Authors: Nicolas Lopez-Villalobos, Dorian J. Garrick, Hugh T. Blair

Abstract:

Many dairy goat farmers of New Zealand milk herds of mixed breed does. Simultaneous evaluation of sires and does across breed is required to select the best animals for breeding on a common basis. Across-breed estimated breeding values (EBV) and estimated producing values for 208-day lactation yields of milk (MY), fat (FY), protein (PY) and somatic cell score (SCS; LOG2(SCC) of Saanen, Nubian, Alpine, Toggenburg and crossbred dairy goats from 75 herds were estimated using a test day model. Evaluations were based on 248,734 herd-test records representing 125,374 lactations from 65,514 does sired by 930 sires over 9 generations. Averages of MY, FY and PY were 642 kg, 21.6 kg and 19.8 kg, respectively. Average SCC and SCS were 936,518 cells/ml milk and 9.12. Pure-bred Saanen does out-produced other breeds in MY, FY and PY. Average EBV for MY, FY and PY compared to a Saanen base were Nubian -98 kg, 0.1 kg and -1.2 kg; Alpine -64 kg, -1.0 kg and -1.7 kg; and Toggenburg -42 kg, -1.0 kg and -0.5 kg.

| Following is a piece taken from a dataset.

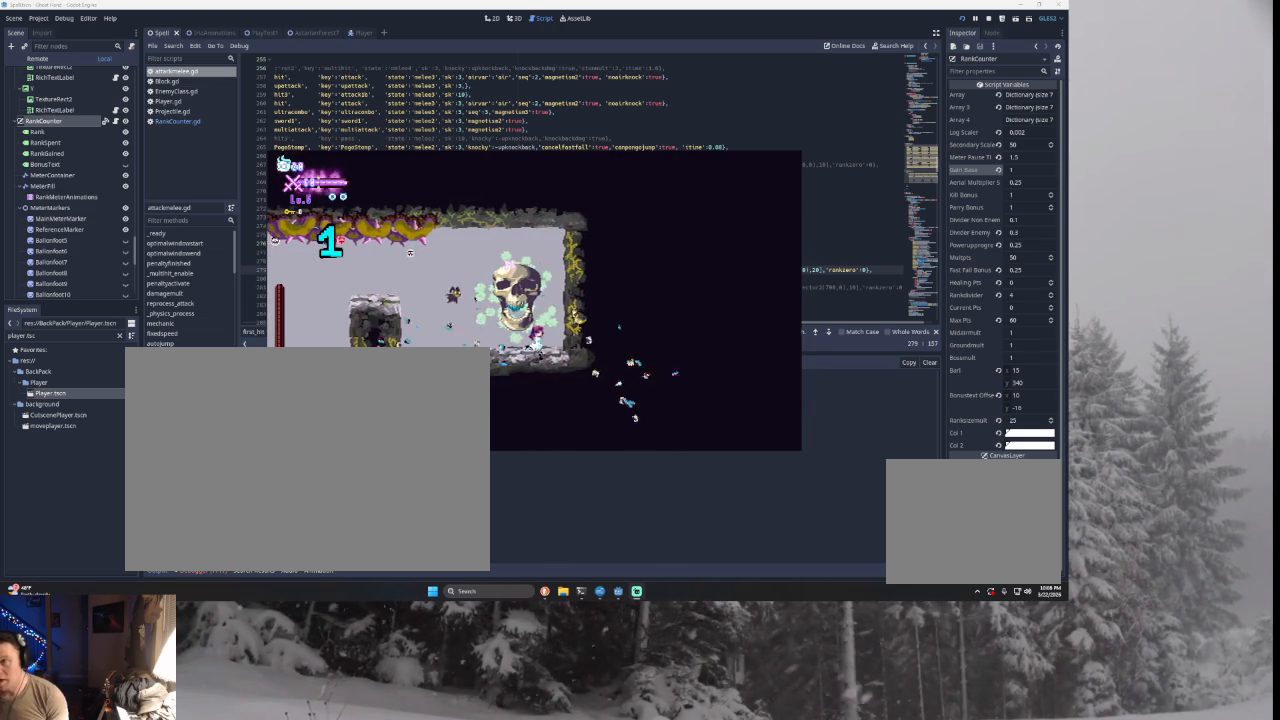
{"buttons": [], "left_stick": "center", "right_stick": "center", "events": []}
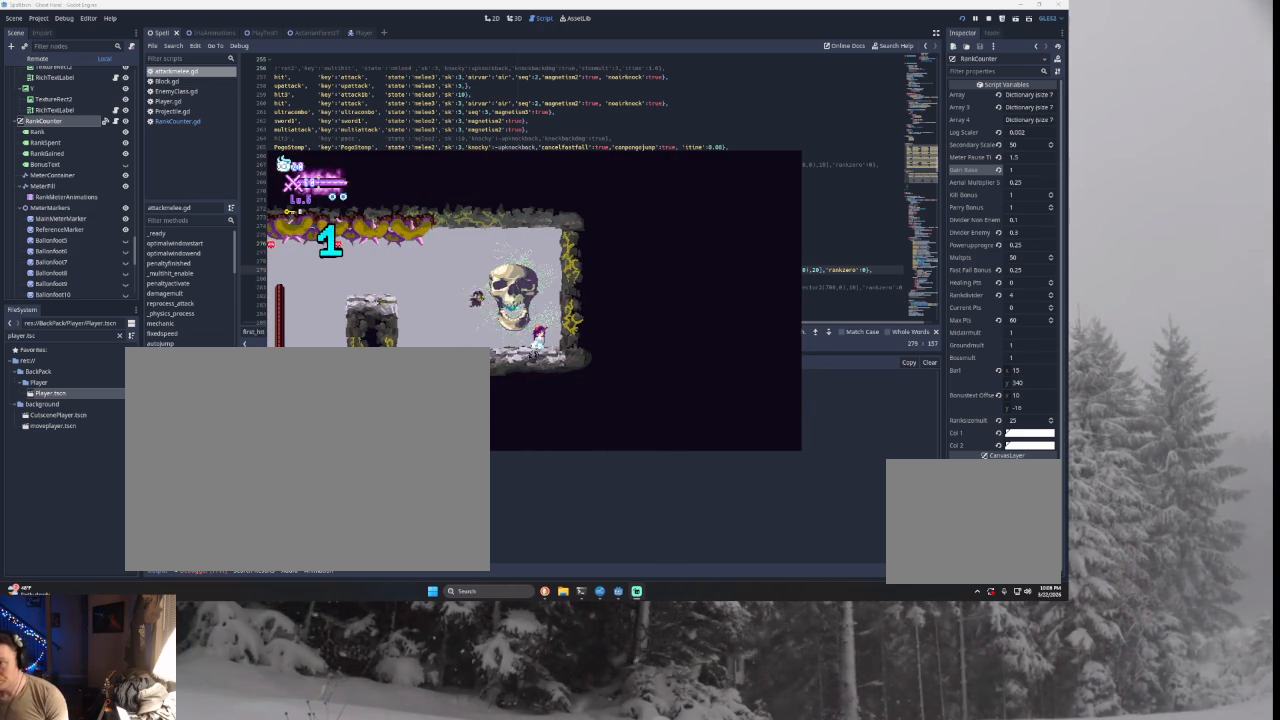
{"buttons": [], "left_stick": "center", "right_stick": "center", "events": []}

First-cross heterosis estimates were 29 kg MY, 1.1 kg FY and 1.2 kg PY. Average EBV for SCS compared to a Saanen base were Nubian 0.041, Alpine -0.083 and Toggenburg 0.094. Heterosis for SCS was 0.03. Breeding values are combined with respective economic values to calculate an economic index used for ranking sires and does to reflect farm profit.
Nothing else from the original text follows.